Опасные гастроли (Трускиновская) - страница 40

— Пустите, — приказала я. — Да пустите же!

— Фрейлен, мне необходим второй портрет, — сказал итальянец. — Я покажу его друзьям моим, у меня в труппе есть друзья, мы выследим того злоумышленника. Де Бах мне его ни за что теперь не покажет, а если что-то случится — это будет предлогом, чтобы вышвырнуть меня из труппы. Только вы можете спасти меня, фрейлен, вы одна! Ради всего святого, ради всех, кто вам дорог! Я хороший артист, фрейлен, я лучший наездник в труппе, я уже сейчас превзошел брата Алессандро! Мы достойны этих липпицианов! Нам свои сейчас не по карману, Алессандро странствует по Италии и копит деньги, нам нужна хотя бы пара!

— Неужели это так важно? — спросила я, все же исхитрившись оттолкнуть страстного итальянца.

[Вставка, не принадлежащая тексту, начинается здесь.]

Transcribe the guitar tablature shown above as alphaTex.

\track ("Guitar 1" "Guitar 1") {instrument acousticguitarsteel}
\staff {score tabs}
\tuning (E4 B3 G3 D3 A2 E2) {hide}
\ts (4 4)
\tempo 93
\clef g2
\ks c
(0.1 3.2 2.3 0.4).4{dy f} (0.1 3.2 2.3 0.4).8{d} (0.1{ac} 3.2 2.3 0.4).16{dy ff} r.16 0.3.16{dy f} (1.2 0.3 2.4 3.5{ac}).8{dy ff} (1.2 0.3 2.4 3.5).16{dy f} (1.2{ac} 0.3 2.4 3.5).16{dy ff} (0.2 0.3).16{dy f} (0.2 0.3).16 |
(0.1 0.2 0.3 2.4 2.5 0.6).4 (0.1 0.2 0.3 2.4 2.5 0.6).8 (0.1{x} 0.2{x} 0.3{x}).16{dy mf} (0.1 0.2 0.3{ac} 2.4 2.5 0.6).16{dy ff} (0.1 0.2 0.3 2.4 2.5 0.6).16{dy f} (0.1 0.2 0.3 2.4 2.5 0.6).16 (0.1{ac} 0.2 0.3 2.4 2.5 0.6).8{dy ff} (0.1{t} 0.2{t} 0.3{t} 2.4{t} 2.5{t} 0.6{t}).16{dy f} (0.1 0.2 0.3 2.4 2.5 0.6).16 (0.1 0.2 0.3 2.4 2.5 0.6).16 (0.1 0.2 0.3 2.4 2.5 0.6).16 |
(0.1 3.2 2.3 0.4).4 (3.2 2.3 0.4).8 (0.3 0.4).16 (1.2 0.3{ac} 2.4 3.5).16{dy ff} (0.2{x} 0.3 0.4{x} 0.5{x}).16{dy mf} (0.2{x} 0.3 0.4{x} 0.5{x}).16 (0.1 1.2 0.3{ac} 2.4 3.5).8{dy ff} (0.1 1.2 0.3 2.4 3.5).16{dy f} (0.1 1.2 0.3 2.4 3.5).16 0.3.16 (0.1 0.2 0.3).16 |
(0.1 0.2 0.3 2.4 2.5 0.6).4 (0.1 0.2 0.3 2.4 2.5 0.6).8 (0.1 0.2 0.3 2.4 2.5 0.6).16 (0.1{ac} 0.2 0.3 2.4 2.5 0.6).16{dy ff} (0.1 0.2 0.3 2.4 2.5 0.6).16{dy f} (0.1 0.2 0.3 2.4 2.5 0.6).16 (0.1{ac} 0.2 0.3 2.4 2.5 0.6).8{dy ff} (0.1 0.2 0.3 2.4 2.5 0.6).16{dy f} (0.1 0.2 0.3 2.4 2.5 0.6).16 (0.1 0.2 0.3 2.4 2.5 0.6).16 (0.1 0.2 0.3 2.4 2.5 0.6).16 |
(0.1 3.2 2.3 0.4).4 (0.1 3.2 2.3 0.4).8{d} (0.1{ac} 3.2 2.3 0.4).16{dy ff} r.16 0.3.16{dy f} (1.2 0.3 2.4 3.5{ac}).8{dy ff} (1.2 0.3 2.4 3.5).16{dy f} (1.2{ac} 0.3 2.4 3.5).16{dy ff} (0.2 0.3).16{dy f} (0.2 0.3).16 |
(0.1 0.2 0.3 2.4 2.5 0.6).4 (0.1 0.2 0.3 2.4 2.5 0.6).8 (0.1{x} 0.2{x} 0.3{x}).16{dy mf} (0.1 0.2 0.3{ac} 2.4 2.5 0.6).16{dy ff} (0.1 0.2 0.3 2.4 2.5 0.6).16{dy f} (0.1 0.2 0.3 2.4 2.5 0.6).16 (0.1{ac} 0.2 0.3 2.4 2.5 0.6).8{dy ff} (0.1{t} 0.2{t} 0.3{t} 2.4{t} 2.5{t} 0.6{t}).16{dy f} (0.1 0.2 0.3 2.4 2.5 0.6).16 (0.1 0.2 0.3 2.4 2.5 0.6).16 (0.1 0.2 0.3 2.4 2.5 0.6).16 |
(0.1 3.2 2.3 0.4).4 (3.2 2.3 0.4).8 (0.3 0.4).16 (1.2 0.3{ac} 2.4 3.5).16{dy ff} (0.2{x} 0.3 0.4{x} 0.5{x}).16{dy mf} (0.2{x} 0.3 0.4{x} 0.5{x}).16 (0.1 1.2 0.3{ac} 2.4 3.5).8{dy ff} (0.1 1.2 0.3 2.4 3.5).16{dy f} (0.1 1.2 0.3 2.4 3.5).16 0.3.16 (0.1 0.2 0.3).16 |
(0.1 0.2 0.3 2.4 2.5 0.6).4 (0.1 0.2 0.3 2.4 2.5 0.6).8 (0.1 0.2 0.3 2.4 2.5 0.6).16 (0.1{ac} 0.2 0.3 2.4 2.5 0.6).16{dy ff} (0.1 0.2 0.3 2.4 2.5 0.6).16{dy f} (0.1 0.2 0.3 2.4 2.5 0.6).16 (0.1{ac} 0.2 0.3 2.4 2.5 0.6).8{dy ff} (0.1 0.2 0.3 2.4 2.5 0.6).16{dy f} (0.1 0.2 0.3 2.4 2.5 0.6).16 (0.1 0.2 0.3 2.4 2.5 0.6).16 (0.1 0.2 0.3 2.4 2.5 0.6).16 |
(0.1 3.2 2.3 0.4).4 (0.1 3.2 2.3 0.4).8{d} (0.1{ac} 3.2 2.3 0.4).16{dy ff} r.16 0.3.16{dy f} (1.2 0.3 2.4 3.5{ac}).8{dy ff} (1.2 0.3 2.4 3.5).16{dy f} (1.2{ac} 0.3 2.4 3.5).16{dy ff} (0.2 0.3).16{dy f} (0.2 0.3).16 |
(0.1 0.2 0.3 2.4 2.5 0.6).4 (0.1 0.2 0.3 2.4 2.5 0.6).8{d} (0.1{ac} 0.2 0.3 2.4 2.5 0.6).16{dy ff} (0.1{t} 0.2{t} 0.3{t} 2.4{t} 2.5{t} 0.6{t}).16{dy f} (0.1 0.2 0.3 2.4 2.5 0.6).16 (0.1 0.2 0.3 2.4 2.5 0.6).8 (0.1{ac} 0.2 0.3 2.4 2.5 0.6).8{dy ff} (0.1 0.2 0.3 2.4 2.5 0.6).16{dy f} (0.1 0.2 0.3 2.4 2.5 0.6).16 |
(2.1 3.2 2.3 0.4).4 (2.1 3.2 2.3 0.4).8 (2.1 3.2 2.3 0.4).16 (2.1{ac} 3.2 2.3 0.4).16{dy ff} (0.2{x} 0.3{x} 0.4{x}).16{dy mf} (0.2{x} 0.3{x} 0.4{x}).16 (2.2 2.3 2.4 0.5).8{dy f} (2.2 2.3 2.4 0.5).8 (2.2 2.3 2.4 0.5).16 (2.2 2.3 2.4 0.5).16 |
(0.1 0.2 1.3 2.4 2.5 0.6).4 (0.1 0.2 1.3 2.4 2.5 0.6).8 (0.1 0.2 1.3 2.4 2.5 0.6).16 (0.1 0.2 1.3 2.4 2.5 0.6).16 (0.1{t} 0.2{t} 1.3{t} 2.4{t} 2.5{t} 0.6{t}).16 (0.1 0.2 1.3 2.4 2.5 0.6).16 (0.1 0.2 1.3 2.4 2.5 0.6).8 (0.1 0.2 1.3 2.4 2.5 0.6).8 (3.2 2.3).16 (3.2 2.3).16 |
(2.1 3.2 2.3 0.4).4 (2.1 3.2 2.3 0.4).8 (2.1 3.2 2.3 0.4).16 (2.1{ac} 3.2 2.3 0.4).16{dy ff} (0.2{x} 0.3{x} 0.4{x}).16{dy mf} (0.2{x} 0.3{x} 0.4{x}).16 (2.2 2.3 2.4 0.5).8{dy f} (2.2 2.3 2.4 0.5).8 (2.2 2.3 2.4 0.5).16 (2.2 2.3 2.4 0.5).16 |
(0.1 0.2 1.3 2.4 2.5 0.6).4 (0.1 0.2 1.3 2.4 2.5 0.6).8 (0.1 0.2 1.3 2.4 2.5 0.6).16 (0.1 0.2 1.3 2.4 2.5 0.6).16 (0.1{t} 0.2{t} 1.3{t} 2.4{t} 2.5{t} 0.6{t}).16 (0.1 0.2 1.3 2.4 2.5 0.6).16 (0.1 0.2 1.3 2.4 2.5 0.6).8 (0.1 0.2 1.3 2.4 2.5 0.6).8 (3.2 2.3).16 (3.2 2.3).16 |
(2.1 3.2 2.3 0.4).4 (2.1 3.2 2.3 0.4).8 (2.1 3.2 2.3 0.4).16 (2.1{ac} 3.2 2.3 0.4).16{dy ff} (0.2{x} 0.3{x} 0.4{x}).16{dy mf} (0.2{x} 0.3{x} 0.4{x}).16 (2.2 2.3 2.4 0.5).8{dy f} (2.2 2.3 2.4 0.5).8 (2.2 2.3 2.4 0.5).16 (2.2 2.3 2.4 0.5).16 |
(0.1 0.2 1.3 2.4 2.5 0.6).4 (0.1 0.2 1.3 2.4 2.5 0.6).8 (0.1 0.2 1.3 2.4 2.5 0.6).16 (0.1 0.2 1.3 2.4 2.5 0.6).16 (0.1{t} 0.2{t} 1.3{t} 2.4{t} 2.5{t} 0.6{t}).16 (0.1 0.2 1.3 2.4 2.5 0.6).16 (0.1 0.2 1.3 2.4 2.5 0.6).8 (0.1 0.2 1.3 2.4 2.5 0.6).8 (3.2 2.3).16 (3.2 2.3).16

— Очень важно! Мы приезжаем в город, где стоит гарнизон. Офицеры все — любители лошадей. Только на липпициане можно показать «школьную» выездку — и пиаффе, и пассаж, и прекрасную перемену ноги на галопе, и боковой галоп! Обыкновенные лошади так не могут. Могут — но не так! Цирк полон, господа офицеры платят за ложи, сулят бешеные деньги за несколько уроков езды! Хорошая лошадь в цирке — это, это… как лучшая балерина в опере! В цирк ходят ради лошадей, фрейлен. Мой Алессандро взял хороших, но это не липпицианы…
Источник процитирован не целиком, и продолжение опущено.